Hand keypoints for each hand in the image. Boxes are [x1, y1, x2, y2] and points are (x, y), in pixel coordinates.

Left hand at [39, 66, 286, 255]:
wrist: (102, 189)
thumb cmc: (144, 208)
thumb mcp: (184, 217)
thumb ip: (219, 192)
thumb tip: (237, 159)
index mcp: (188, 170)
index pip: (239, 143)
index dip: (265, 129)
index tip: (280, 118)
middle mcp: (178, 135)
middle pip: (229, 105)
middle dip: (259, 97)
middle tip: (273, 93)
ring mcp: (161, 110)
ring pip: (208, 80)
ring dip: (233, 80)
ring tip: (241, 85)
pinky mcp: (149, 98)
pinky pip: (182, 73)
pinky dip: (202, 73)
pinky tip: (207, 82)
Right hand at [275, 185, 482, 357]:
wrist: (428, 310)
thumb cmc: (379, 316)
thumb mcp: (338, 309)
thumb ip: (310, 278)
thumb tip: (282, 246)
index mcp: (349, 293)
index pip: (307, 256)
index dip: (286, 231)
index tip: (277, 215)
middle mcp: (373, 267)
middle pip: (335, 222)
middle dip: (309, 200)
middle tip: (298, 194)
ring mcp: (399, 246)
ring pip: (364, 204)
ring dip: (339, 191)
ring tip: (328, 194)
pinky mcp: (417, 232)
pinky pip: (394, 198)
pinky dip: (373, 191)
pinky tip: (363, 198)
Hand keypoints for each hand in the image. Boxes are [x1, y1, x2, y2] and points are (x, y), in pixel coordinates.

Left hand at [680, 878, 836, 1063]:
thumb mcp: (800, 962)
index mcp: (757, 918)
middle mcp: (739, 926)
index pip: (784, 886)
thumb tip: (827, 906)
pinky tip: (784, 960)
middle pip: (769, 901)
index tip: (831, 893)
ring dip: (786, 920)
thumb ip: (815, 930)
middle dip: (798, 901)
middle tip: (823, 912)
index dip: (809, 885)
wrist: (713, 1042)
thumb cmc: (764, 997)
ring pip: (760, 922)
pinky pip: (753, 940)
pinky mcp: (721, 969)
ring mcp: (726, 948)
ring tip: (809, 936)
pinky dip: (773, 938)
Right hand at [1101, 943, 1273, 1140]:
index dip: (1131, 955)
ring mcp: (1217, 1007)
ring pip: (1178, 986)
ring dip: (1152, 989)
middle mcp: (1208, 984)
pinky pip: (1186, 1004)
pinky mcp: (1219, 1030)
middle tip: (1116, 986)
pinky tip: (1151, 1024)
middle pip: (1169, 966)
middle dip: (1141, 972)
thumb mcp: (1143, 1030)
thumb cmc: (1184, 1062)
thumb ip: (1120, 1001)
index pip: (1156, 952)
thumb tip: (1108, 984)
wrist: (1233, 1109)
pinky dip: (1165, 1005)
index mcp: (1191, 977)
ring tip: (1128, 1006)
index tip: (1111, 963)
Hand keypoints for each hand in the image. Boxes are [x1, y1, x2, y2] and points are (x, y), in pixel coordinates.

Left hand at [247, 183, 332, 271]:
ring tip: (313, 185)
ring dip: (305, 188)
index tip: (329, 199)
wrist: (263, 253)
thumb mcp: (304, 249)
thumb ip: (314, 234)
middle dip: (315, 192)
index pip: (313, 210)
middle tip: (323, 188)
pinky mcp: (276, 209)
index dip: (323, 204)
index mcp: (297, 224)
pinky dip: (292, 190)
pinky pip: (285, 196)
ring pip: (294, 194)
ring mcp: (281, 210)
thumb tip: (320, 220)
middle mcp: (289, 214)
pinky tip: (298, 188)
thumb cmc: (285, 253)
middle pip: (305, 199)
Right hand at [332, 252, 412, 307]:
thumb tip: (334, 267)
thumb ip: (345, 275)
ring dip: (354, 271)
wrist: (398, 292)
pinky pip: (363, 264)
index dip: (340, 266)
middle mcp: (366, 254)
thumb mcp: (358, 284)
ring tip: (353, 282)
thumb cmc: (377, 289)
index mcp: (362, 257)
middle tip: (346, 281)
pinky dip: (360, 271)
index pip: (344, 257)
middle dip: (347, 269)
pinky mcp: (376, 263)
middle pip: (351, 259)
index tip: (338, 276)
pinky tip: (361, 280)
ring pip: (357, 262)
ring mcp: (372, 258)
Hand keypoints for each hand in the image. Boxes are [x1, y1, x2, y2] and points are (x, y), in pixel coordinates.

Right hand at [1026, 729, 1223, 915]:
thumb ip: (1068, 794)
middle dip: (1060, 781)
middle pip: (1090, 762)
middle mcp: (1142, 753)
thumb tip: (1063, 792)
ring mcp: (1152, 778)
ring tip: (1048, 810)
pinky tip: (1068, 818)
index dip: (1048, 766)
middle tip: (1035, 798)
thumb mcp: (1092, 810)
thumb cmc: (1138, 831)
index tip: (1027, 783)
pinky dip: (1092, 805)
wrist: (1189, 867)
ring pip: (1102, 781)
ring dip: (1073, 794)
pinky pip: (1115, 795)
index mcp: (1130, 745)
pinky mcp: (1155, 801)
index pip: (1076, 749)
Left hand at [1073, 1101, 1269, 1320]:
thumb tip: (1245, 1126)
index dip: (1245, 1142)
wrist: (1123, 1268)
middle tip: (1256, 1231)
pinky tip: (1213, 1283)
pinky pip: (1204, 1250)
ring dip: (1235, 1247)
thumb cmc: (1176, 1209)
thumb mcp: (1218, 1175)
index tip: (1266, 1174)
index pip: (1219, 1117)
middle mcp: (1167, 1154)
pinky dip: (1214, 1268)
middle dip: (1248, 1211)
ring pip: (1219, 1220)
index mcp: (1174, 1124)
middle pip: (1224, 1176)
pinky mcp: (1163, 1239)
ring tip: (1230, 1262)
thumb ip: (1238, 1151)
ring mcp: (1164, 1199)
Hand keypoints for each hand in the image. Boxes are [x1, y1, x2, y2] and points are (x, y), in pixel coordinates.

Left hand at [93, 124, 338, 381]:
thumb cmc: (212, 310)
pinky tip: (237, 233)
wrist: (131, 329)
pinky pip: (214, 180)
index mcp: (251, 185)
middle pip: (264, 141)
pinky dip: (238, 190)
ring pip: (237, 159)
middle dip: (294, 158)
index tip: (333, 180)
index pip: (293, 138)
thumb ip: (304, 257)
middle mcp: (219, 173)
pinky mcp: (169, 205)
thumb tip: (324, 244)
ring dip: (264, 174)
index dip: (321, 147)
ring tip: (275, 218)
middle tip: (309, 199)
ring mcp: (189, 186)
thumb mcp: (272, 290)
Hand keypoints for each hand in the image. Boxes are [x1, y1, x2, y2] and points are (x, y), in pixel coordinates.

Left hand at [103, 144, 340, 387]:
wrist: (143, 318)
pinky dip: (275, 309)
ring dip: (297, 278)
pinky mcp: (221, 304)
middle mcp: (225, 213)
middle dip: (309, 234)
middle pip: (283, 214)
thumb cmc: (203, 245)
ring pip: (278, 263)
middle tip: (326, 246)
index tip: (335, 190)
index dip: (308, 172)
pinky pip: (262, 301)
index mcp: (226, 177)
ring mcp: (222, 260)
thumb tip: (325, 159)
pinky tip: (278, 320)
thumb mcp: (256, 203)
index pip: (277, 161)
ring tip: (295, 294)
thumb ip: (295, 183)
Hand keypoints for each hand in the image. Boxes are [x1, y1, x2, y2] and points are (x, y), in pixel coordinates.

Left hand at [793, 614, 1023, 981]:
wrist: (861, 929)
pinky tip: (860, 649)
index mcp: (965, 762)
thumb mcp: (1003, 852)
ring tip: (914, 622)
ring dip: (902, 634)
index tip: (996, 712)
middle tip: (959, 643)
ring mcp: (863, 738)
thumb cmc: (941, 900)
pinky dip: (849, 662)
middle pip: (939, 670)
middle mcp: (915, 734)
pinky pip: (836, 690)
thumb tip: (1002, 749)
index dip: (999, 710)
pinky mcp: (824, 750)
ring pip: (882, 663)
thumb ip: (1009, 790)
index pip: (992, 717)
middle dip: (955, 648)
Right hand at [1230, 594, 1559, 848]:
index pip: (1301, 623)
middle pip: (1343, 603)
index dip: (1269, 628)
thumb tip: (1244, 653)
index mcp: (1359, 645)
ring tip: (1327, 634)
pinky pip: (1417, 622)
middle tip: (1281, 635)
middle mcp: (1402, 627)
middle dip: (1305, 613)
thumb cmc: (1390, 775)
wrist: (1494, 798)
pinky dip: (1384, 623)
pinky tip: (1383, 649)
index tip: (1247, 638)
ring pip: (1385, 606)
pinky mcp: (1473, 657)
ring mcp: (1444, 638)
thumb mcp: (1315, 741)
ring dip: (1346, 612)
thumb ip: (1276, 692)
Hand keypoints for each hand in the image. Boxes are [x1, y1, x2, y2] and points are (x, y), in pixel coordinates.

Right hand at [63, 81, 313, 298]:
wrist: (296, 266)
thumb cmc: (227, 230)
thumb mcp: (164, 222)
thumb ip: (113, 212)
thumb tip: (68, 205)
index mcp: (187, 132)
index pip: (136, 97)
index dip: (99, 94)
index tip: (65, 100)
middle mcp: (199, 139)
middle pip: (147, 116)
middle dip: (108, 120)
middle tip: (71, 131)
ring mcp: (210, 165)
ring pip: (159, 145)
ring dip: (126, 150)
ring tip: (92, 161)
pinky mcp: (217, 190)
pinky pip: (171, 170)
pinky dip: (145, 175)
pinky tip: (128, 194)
---*---
[ABOUT THIS TASK]
Lines of the material may hold the string "Right". Copy each one that does.

[TASK OUTPUT]
Right hand at [275, 185, 482, 357]:
Right hand at [1101, 943, 1273, 1140]:
Right hand at [332, 252, 412, 307]:
Right hand at [1026, 729, 1223, 915]:
Right hand at [1230, 594, 1559, 848]:
Right hand at [63, 81, 313, 298]:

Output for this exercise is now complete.